-- Opening Marker --

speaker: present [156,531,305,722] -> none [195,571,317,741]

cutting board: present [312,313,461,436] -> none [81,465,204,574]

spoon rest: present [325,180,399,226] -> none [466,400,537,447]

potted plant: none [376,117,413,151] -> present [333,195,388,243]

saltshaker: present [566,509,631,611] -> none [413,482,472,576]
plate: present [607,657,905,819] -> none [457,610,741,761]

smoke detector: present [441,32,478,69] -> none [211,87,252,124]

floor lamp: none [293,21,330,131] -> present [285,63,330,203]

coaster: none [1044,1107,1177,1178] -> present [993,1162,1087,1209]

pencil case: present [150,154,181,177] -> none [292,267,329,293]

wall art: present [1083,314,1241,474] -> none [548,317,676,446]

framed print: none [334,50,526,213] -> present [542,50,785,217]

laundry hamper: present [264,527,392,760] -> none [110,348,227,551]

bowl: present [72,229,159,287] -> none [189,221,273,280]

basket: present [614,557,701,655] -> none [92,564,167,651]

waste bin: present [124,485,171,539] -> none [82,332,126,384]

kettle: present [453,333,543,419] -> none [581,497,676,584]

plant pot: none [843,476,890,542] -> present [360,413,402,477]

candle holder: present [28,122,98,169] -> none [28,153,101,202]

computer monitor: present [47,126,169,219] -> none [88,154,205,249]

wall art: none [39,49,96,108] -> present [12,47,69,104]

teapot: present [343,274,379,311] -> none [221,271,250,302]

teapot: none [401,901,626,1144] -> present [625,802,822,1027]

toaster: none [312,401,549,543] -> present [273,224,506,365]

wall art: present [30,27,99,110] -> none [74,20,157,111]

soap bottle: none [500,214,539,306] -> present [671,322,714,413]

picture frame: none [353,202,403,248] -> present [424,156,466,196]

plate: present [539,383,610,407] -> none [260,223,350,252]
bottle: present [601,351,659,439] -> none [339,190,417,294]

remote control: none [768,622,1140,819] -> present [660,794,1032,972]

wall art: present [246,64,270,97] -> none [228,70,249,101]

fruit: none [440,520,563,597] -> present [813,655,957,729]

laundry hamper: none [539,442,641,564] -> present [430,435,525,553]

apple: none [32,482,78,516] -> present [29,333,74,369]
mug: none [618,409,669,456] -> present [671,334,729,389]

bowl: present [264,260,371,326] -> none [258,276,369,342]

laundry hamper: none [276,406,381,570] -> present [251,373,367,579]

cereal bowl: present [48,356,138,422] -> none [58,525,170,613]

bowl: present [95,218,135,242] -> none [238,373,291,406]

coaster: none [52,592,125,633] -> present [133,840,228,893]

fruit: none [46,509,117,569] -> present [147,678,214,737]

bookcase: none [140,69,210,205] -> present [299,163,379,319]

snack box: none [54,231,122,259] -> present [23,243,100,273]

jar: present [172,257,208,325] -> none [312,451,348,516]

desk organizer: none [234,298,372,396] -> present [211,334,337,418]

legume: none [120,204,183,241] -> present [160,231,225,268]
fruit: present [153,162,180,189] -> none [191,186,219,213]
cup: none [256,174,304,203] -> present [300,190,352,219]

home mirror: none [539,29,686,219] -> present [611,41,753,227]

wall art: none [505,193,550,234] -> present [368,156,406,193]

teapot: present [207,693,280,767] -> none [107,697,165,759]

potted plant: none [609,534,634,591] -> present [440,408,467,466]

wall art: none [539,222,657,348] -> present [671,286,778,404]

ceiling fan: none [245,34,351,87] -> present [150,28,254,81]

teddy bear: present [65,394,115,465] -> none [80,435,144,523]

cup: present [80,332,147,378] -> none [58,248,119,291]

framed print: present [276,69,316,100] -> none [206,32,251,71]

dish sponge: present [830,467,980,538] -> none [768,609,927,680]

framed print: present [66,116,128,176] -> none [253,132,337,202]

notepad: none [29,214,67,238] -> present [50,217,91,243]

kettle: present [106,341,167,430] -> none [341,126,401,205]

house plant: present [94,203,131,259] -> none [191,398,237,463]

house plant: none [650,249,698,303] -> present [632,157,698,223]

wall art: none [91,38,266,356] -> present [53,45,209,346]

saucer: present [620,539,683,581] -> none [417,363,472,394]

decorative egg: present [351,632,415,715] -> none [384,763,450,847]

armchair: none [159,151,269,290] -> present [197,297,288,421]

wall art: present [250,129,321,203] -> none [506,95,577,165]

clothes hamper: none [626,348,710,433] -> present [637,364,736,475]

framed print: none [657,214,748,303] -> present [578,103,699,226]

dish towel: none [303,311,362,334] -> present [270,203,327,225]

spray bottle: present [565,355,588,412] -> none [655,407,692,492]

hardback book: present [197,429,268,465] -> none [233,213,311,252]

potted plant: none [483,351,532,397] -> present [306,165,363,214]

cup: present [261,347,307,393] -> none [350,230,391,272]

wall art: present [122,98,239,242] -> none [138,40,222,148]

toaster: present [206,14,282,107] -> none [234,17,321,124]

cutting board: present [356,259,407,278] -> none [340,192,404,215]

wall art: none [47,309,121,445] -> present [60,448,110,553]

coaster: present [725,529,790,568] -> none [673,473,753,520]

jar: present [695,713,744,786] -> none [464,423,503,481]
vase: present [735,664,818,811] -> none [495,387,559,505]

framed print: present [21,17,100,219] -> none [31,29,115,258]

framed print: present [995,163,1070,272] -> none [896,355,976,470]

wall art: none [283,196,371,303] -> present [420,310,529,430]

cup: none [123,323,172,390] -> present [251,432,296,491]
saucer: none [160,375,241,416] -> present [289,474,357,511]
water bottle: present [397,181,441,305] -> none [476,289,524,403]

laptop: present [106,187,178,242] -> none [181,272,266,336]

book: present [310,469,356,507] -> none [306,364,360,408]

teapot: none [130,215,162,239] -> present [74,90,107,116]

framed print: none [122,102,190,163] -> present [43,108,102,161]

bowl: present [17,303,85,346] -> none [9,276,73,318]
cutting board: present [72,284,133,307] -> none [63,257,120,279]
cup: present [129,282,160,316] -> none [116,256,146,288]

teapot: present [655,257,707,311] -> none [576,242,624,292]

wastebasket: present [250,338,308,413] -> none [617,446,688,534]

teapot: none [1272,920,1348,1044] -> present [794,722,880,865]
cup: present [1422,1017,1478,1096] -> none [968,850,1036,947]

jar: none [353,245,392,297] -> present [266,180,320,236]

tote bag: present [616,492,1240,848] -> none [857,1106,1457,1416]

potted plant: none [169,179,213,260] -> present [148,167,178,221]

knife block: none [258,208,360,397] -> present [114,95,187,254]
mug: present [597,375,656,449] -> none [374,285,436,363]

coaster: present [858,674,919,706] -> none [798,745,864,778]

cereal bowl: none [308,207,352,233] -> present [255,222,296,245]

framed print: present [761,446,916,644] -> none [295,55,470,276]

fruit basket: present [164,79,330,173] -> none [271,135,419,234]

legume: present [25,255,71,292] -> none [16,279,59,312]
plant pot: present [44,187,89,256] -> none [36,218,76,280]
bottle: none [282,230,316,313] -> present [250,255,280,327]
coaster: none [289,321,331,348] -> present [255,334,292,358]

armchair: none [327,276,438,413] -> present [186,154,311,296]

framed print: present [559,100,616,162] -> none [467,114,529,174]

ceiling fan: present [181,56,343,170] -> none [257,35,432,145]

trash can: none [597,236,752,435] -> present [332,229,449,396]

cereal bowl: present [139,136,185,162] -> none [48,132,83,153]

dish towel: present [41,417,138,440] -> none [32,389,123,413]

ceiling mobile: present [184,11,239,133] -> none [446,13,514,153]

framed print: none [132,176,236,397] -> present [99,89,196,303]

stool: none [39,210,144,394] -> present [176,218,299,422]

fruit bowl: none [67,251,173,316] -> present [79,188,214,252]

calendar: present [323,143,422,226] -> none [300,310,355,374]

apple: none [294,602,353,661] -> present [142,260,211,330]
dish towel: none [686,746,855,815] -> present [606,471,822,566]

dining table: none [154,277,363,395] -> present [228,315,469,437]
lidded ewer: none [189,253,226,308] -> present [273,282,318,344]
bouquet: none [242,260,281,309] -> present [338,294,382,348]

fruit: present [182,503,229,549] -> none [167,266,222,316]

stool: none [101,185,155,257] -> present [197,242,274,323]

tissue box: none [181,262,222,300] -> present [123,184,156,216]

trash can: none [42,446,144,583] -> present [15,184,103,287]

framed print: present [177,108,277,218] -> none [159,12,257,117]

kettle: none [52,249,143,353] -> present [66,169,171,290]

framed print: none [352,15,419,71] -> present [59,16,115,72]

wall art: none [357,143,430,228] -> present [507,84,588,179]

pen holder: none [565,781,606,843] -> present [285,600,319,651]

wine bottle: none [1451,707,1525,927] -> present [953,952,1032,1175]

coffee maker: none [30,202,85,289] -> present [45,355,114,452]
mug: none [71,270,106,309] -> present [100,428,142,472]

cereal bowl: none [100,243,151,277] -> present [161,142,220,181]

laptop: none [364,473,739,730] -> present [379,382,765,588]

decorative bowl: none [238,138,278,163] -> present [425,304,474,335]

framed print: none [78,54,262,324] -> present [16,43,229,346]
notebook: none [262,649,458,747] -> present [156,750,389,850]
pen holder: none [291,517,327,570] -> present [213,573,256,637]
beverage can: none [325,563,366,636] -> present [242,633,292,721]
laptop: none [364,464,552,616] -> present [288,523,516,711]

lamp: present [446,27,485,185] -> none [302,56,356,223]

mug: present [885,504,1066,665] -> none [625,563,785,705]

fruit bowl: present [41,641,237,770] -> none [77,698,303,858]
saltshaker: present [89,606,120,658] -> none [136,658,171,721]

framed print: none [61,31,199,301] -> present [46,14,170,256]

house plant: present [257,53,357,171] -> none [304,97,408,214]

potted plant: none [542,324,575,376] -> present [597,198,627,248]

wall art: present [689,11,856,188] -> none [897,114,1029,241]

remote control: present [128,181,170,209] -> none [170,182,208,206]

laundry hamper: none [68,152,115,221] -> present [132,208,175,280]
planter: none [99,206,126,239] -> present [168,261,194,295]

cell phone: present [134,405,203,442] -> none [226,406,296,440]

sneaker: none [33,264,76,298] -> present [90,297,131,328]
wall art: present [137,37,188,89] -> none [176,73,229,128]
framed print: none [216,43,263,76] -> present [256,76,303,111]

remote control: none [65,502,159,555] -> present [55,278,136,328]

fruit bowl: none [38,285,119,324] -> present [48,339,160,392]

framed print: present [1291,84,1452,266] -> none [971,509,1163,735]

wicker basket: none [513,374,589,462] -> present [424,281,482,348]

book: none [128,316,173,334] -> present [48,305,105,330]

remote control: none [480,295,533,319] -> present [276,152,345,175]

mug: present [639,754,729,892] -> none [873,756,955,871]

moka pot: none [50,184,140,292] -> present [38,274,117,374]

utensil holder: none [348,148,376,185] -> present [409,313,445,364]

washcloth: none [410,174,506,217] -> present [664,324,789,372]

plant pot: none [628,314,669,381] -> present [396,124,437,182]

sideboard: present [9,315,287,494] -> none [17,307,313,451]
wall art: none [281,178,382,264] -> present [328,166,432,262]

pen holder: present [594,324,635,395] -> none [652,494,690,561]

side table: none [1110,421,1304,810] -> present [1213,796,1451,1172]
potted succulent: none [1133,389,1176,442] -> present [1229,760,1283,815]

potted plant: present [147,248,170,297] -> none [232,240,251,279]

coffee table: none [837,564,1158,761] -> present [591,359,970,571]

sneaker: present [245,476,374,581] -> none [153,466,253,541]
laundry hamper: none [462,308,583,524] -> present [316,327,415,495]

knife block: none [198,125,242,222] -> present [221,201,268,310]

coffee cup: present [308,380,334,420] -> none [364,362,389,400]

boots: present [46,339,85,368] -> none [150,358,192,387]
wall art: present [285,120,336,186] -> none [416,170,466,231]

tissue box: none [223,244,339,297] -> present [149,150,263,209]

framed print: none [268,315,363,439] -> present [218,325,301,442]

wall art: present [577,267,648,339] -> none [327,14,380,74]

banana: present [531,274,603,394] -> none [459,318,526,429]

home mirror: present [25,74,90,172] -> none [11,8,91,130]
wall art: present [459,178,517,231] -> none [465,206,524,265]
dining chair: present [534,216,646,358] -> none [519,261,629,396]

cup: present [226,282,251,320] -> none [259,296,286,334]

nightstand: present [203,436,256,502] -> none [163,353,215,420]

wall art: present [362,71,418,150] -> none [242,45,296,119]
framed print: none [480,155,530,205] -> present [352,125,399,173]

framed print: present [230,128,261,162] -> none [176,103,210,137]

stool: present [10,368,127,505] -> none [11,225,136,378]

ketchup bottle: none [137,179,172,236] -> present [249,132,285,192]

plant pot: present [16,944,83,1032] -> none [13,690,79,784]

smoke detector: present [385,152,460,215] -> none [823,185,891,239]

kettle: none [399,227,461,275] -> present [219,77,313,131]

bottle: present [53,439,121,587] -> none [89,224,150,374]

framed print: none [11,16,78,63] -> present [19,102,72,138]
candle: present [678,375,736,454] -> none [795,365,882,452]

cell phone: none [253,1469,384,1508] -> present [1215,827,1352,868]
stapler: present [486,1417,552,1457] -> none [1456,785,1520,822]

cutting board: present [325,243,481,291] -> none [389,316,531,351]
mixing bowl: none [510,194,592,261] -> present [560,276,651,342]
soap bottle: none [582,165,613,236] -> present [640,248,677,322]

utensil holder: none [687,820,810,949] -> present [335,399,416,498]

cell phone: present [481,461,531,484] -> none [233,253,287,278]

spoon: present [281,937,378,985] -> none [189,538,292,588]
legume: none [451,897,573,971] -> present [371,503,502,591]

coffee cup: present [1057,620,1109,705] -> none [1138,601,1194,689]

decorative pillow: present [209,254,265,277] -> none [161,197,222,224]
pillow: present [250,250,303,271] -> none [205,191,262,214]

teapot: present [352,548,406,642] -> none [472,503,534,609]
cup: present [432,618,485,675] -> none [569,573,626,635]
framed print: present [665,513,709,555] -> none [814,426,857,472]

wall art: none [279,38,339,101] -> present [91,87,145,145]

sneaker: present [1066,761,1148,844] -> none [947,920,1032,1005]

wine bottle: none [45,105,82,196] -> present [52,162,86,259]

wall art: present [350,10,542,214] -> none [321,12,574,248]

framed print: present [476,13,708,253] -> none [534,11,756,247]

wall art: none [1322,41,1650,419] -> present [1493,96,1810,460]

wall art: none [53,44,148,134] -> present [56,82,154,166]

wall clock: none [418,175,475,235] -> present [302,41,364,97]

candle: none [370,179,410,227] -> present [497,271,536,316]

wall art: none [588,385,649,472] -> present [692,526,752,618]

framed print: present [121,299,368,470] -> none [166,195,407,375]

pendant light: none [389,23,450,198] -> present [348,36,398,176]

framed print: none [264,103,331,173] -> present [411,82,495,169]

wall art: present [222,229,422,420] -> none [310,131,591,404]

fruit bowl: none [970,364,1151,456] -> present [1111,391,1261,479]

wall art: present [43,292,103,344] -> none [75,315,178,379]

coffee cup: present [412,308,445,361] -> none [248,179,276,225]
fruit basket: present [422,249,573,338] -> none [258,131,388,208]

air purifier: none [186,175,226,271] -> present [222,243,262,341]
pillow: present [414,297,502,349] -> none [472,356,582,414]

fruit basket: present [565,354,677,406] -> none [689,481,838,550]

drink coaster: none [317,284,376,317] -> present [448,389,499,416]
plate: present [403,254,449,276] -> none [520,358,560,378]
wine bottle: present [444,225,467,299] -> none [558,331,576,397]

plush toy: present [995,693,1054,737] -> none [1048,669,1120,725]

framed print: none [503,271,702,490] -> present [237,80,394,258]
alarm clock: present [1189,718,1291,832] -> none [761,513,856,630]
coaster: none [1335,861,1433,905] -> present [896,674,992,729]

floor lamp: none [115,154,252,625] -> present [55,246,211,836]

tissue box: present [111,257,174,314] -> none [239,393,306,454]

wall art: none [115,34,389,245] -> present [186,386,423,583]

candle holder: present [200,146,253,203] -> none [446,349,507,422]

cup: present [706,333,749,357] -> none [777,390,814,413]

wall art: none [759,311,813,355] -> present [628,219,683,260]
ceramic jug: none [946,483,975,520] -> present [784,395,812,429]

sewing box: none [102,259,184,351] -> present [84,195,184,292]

-- Closing Marker --

» **WHAT TO WORK ON**
Return the lines of the listing above exactly as they appear, starting with the first and stopping after the line that holds "wall art: present [30,27,99,110]".

» **RESPONSE TO THIS EXERCISE**
speaker: present [156,531,305,722] -> none [195,571,317,741]

cutting board: present [312,313,461,436] -> none [81,465,204,574]

spoon rest: present [325,180,399,226] -> none [466,400,537,447]

potted plant: none [376,117,413,151] -> present [333,195,388,243]

saltshaker: present [566,509,631,611] -> none [413,482,472,576]
plate: present [607,657,905,819] -> none [457,610,741,761]

smoke detector: present [441,32,478,69] -> none [211,87,252,124]

floor lamp: none [293,21,330,131] -> present [285,63,330,203]

coaster: none [1044,1107,1177,1178] -> present [993,1162,1087,1209]

pencil case: present [150,154,181,177] -> none [292,267,329,293]

wall art: present [1083,314,1241,474] -> none [548,317,676,446]

framed print: none [334,50,526,213] -> present [542,50,785,217]

laundry hamper: present [264,527,392,760] -> none [110,348,227,551]

bowl: present [72,229,159,287] -> none [189,221,273,280]

basket: present [614,557,701,655] -> none [92,564,167,651]

waste bin: present [124,485,171,539] -> none [82,332,126,384]

kettle: present [453,333,543,419] -> none [581,497,676,584]

plant pot: none [843,476,890,542] -> present [360,413,402,477]

candle holder: present [28,122,98,169] -> none [28,153,101,202]

computer monitor: present [47,126,169,219] -> none [88,154,205,249]

wall art: none [39,49,96,108] -> present [12,47,69,104]

teapot: present [343,274,379,311] -> none [221,271,250,302]

teapot: none [401,901,626,1144] -> present [625,802,822,1027]

toaster: none [312,401,549,543] -> present [273,224,506,365]

wall art: present [30,27,99,110] -> none [74,20,157,111]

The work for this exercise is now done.